Photo of Dr Paul Cooper

Dr Paul Cooper PhD

Senior Lecturer in English Language English

Research

Indexicality and enregisterment, dialect writing

How are language features linked to specific social values? What social meanings are indexed (Silverstein 2003, Eckert 2008) by particular language forms? And where these links are repeated frequently, is the variety in question enregistered (Agha 2003, Johnstone et al. 2006, Beal 2009)? How can we see these social meanings expressed through dialect writing, both historically and today?

Yorkshire dialect, Scouse dialect

I am interested in how the Yorkshire dialect is enregistered, both historically and now (see Cooper 2013, 2015, 2017, 2020). This includes how the variety is represented in writing - in literature as well as in other contexts such as social media and on commodities like T-shirts, coffee mugs, etc. - and the perceptions held by speakers when interviewed (see Cooper 2019).

I am also interested in the ways in which Scouse dialect is perceived and used in educational contexts (see Cooper and Lampropoulou, forthcoming; Lamropoulou and Cooper, forthcoming).
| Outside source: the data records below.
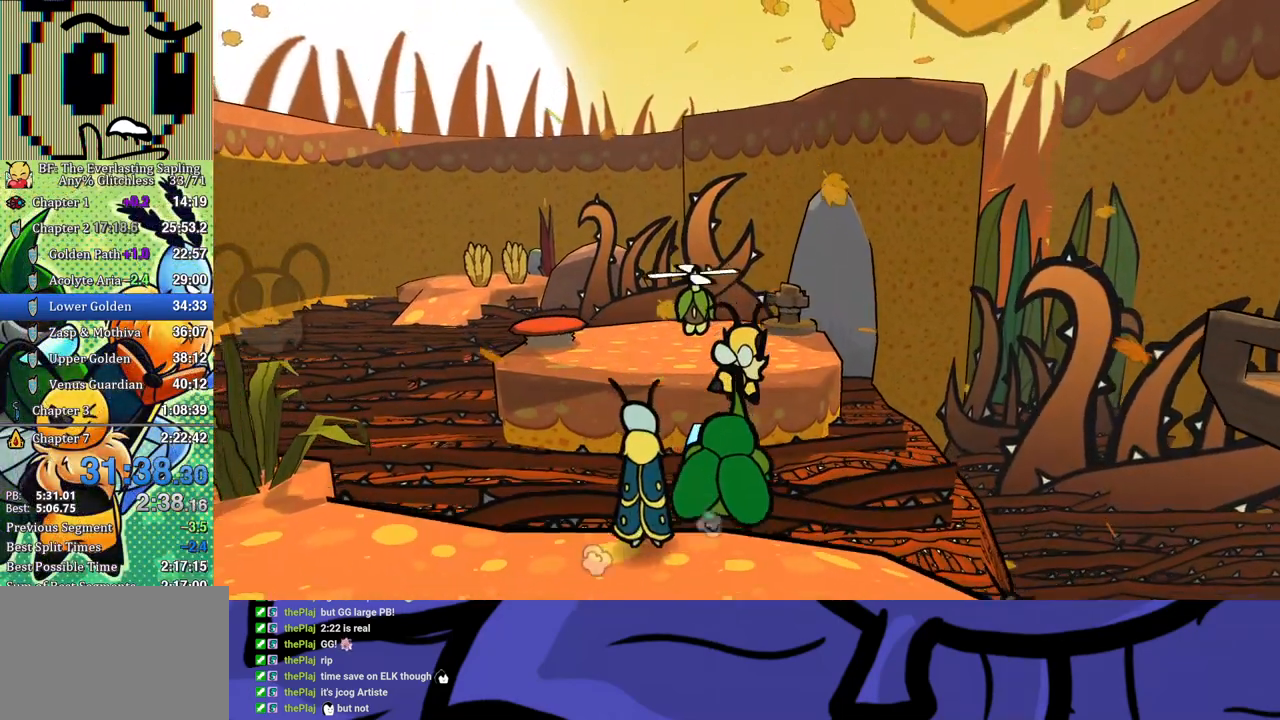
{"buttons": [], "left_stick": "up-right", "button_events": [[317, "A", "down"], [467, "A", "up"]]}
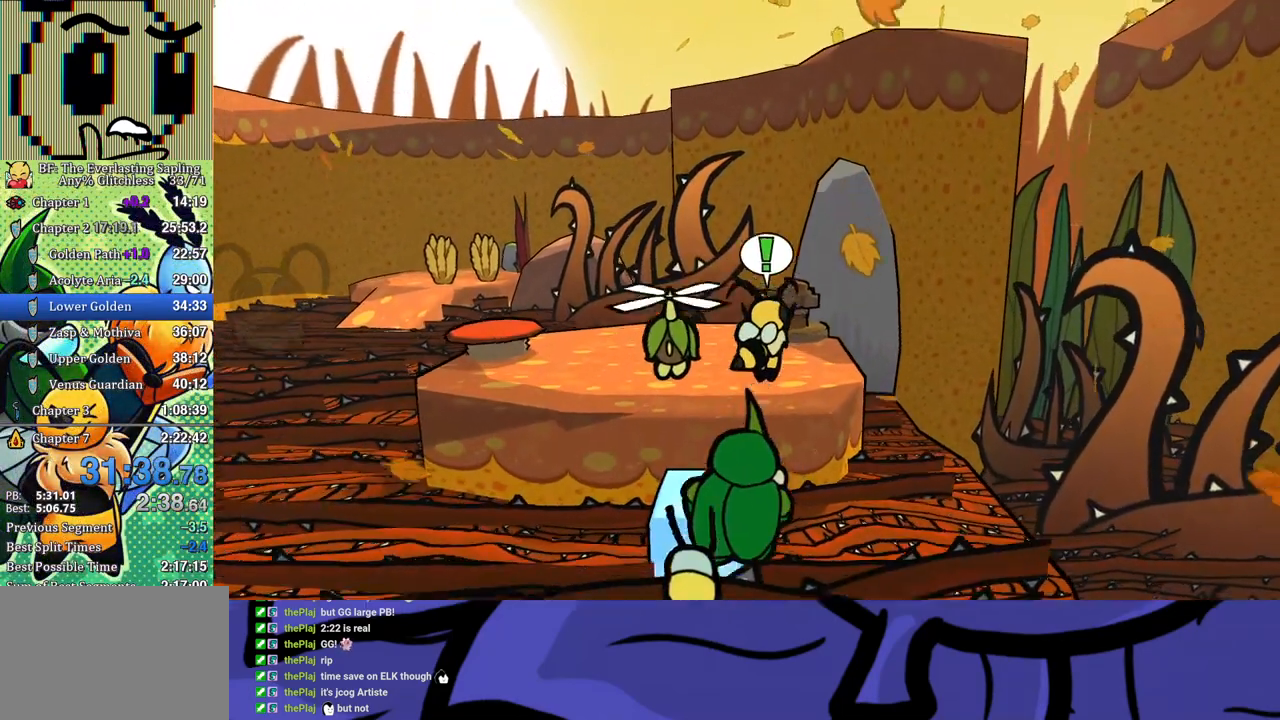
{"buttons": ["B"], "left_stick": "up", "button_events": [[283, "B", "down"], [333, "B", "up"], [383, "B", "down"], [433, "B", "up"], [483, "B", "down"]]}
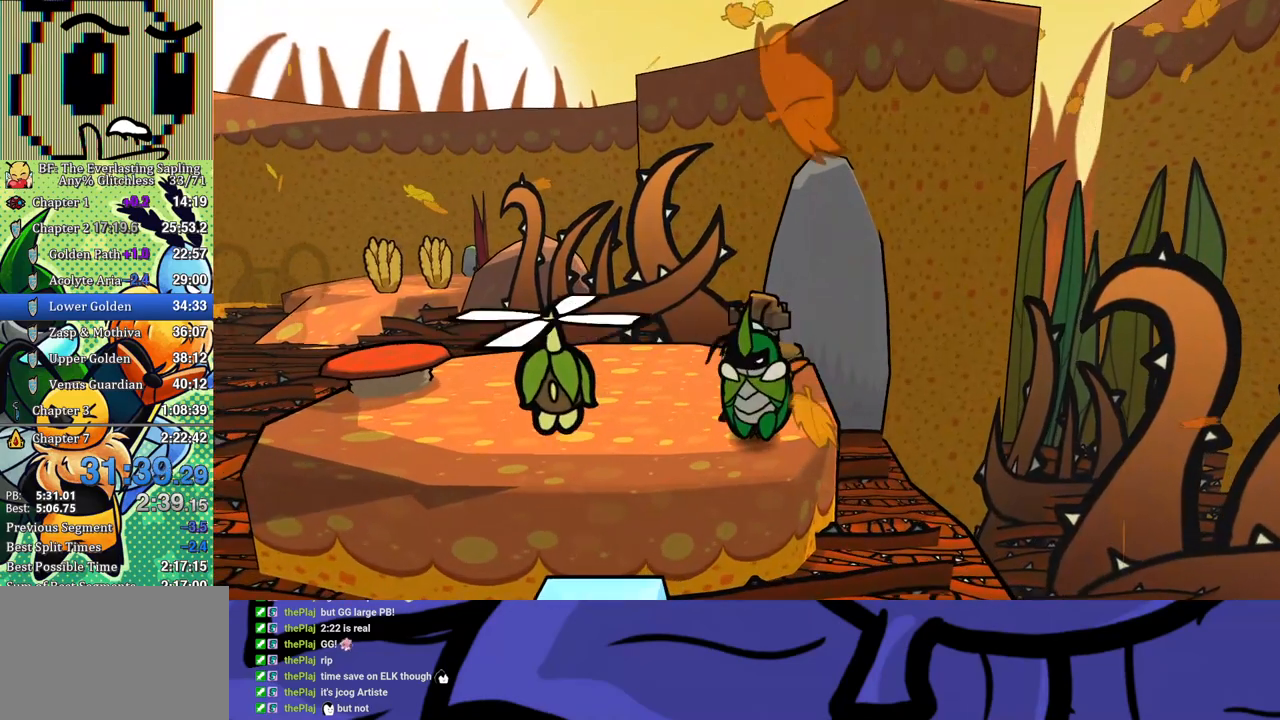
{"buttons": ["A", "B"], "left_stick": "up-left", "button_events": [[433, "A", "down"]]}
Sociophonetics, sociolinguistics

The links between individual sounds, pronunciations, words, etc. with nonlinguistic factors (region, age, gender, social class, etc.). See Cooper (2019) for my work on speaker perceptions of Barnsley English in South Yorkshire, particularly in the pronunciation of the town as "Baaarnsley" with a fronted vowel, [a:].

Research Grants

Accent and identity in Liverpool: a corpus sociophonetic 'big data' approach

BRITISH ACADEMY (UK)

August 2018 - February 2019

Research Collaborations

Dr Sofia Lampropoulou

Project: Teaching speech recognition systems to understand Scouse
External: The Hartree Centre

Using neural nets and a 'big data' approach to improve the performance of Automatic Speech Recognition Systems in their understanding of regional dialects of English

Dr Sofia Lampropoulou

Project: Enhancing spelling and reading teaching practices in Merseyside secondary schools
Internal

A study looking at the use of Scouse as a stylistic resource in educational contexts by adolescent female speakers with the ultimate aim of developing pedagogical approaches and resources for the teaching of regional dialects in secondary schools.